Иногда в плен могли не брать просто потому, что некогда было с пленными возиться: надо наступать дальше, а не оставлять значительную часть бойцов для сопровождения пленников… Тогда пленных могли расстрелять. Но чаще в плен не брали солдат конкретных категорий. У войны есть свои негласные правила. Только они сдерживают стихию жестокости, и только милостивые воины могут расчитывать на милость своего врага. Даже во время Великой Отечественной войны, когда невиданные прежде зверства стали обыденностью, некоторые подразделения или категории бойцов вермахта заслужили чудовищными кровавыми преступлениями особенную репутацию, которая не позволяла относящимся к ним солдатам и офицерам рассчитывать на помилование.
Снайперы
Например, обычно красноармейцы не брали в плен, а сразу расстреливали или иначе убивали немецких огнеметчиков и снайперов. Поэтому те, если вовремя осознавали возможность пленения, выбрасывали «улики» - свои винтовки или драгоценные оптические прицелы. Снайперов боялись и ненавидели: один снайпер мог убить сотни людей, причем зачастую те погибали в муках, так как снайперу выгоднее ранить, а не сразу убить врага. Раненый привлечет к себе помощников (то есть новые цели) и будет кричать, чем напугает товарищей. Немецкий снайпер Йозеф Аллербергер, воевавший на Восточном фронте и убивший не менее 257 красноармейцев (в том числе нескольких женщин), цинично признавался в своих мемуарах: «Я не раз видел, как нечеловеческие крики раненых мной русских бойцов деморализовывали их товарищей, и советская атака резко ослабевала и прекращалась»; Аллербергер «старался поразить в живот как можно больше бойцов», а также стремился попасть в область почек, чтобы «раненые начинали буквально по-звериному кричать и выть». И он понимал, что за такое его ни в какой плен не возьмут: «Снайпера же, который попал в плен, ждала жестокая расправа». Перед каждым крупным боем Аллербергер присматривал место, куда бы он мог спрятать свою винтовку в случае внезапного появления рядом с его окопами русских.
Эсэсовцы
Военнослужащих СС, организации, признанной преступной, также нередко не брали в плен. Именно эсэсовцы обслуживали «фабрики смерти» - концентрационные лагеря; это именно они участвовали в бесчеловечных экспериментах над людьми, проводили этнические чистки, расстрелы евреев и коммунистов, расправы с мирными жителями, женщинами, детьми… Для их жестокости не было никаких рамок, они не имели никаких представлений о воинской чести. Своими преступлениями они наслаждались и гордились. И в ответ получали ненависть и презрение. Красноармейцы по заслугам называли их «зверями». Перед пленением многие эсэсовцы срезали нашивки или надевали другую форму, чтобы не провоцировать красноармейцев и не оказаться тут же расстрелянными. В дивизиях СС также служило много ненавистных красноармейцам мародеров из союзных Германии стран – венгров, румынов, чехов, фламандцев и т.д. Их часто применяли в карательных операциях против партизан (а значит, они убивали и мирных жителей, то есть партизанских «пособников»).
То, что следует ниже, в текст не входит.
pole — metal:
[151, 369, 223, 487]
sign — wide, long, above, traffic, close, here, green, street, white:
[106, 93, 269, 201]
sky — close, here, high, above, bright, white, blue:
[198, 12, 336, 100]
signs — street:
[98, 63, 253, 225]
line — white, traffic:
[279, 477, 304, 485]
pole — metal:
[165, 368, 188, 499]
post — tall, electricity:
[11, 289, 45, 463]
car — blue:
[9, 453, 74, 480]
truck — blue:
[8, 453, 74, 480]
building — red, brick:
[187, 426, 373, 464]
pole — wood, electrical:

Слава их была настолько дурная, что даже генерал Ватутин вопреки всем правилам открыто отдал приказ «венгров в плен не брать» - под Воронежом венгерские части натворили столько зверств, что надеяться на милость они не могли. Даже после войны эсэсовцы скрывали свое прошлое и бежали в страны Латинской Америки, так как им приходилось бояться не только судебного преследования, но и мести охотников за нацистами, иногда занимавшихся самосудом.
Власовцы
Нельзя сказать, что обыкновение не брать в плен коллаборационистов было массовым в Красной армии. Нет, действовали ситуативно, и многое зависело от конкретной части и настроения советских солдат. Очень многие не могли сдержать своей ненависти к предателям и расстреливали сдающихся власовцев на месте. Артиллерист Михаил Кано вспоминал, что «никого из нас тогда не интересовали причины, почему бывший красноармеец стал служить немцам, по идейным ли сообраениям, или что б в лагере военнопленных с голоду не помереть…» К власовцам относились с безграничной ненавистью. Кано описывал эпизод, прозошедший на его глазах с колонной плененных власовцев: «Один из танкистов сел за рычаги Т-34 и врезался в эту колонну, стал давить, кого успел. Танкиста потом отдали под трибунал…»
Если даже ценой своей свободы и риска для жизни красноармееец мог так поступить, то что уж говорить о моменте сдачи в плен в боевой обстановке – тут часто власовцам не давали пощады. Ветеран Л.С. Свердлов вспоминал об одном случае - его часть окружила амбар с засевшими внутри власовцами: «Уничтожили всех до единого, в плен их никто брать не собирался».